University of Minnesota students threw kicks, punches and blocks to practice self-defense Saturday afternoon.
Around 40 students attended the Self Defense Workshop hosted by Student Unions and Activities in Coffman Union. Event coordinators hosted the event after noticing that many students are unsure what to do if their safety is threatened.
The one-and-a-half hour “rundown” of self-defense gave proactive tips to prevent being in a threatening situation. It also taught physical maneuvers to use when situations escalate as well as campus safety resources.
Rebecca Sedivy, a sophomore studying physiology who attended the workshop, said she wanted to learn safety skill since she and friend Megan Doi, who also attended the workshop, often go off campus.
“We really wanted to go … because we thought it would be a cool opportunity to learn some effective [and] good skills,” Doi, a marketing sophomore, said.
After the workshop, Doi said she realized she’s often focused on her phone when she is out and about.
“I think I need to be more mindful of my surroundings. I definitely walk around … with my head down sometimes looking at my phone,” she said.
Sedivy said she hopefully won’t have to use the physical maneuvers, but she’s glad she had the opportunity to get a better understanding of safety strategies and available campus resources like 624-WALK.
Event partner University of Minnesota Police Department led an informational presentation and safety skills training at the workshop. UMPD officer Lara Bauer taught physical maneuvers like blocks, strikes and the use of pepper spray or other everyday items — like keys and laptops — for self-defense.
“What we … wanted [students] to get out of this was to have some extra tools to use if they’re caught in a situation where they might have to defend themselves,” she said.
Students also practiced moves on pads, which Bauer said “empowers people” because “they know what it’s like to actually hit something.”
Logan Sweeney, campus events chair for SUA, organized the event because she realized through conversations with friends that they didn’t know how to handle threatening situations.
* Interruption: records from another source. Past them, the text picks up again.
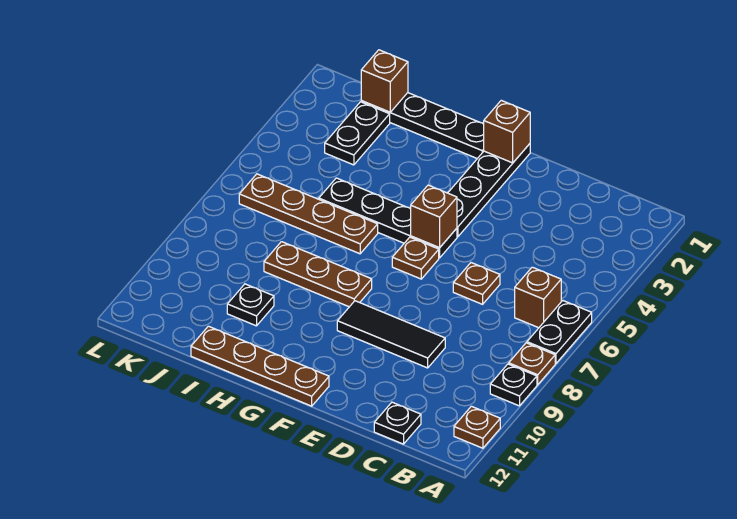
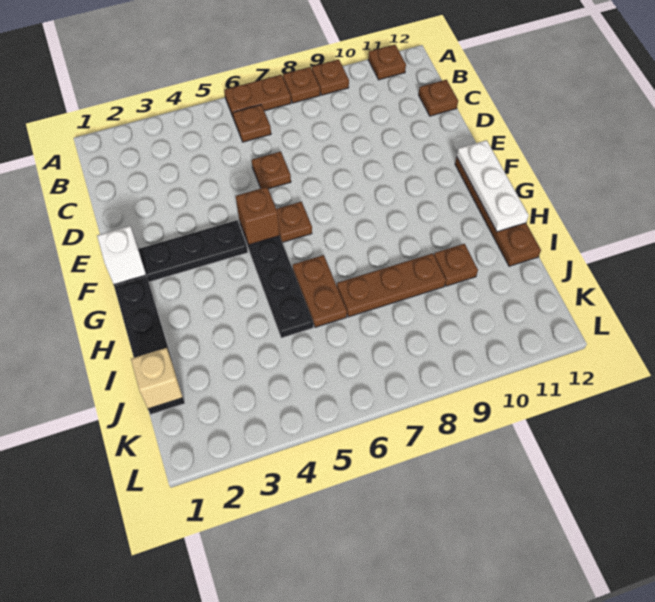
black 1x2 plate [527,301,592,363] -> brown 1x2 plate [224,75,291,118]
black 1x1 plate [490,364,537,406] -> brown 1x1 plate [312,59,349,95]
brown 1x1 brick [515,267,561,328] -> brown 1x1 plate [233,105,271,142]
black 1x1 plate [374,402,421,444] -> brown 1x1 plate [419,80,458,116]
black 1x3 tile [337,301,445,368] -> none
brown 1x1 brick [484,100,530,163] -> white 1x1 brick [97,226,146,285]
none -> white 1x3 plate [457,140,529,232]
brown 1x3 plate [264,242,372,307] -> brown 1x3 plate turned to [337,253,446,317]
brown 1x4 plate [239,174,378,254] -> brown 1x2 plate [293,255,347,327]
black 1x1 plate [227,284,274,326] -> brown 1x1 plate [434,244,478,286]
brown 1x1 brick [361,50,408,112] -> tan 1x1 brick [131,348,183,409]
black 1x2 plate [325,102,390,165] -> none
Ideally, she wants the University to offer a self-defense session for all incoming freshmen during Welcome Week, she said.
Although the University offers a class for a cost, Sweeney said all students should have the opportunity to learn safety techniques.
“Self-defense knowledge is something that … students shouldn’t have to pay to get. It’s something that all students should have the opportunity to learn,” Sweeney said.
Sweeney said she understands why many students, like those who aren’t from the Twin Cities area, might feel uncomfortable around the metro — especially international students.
She said SUA’s marketing data shows the “threat of safety” is something international students least look forward to when they come to campus, which was another motivation to put on the event.
“When you’re coming to a foreign place, you’re first thought is, ‘how can I stay safe?’” Sweeney said.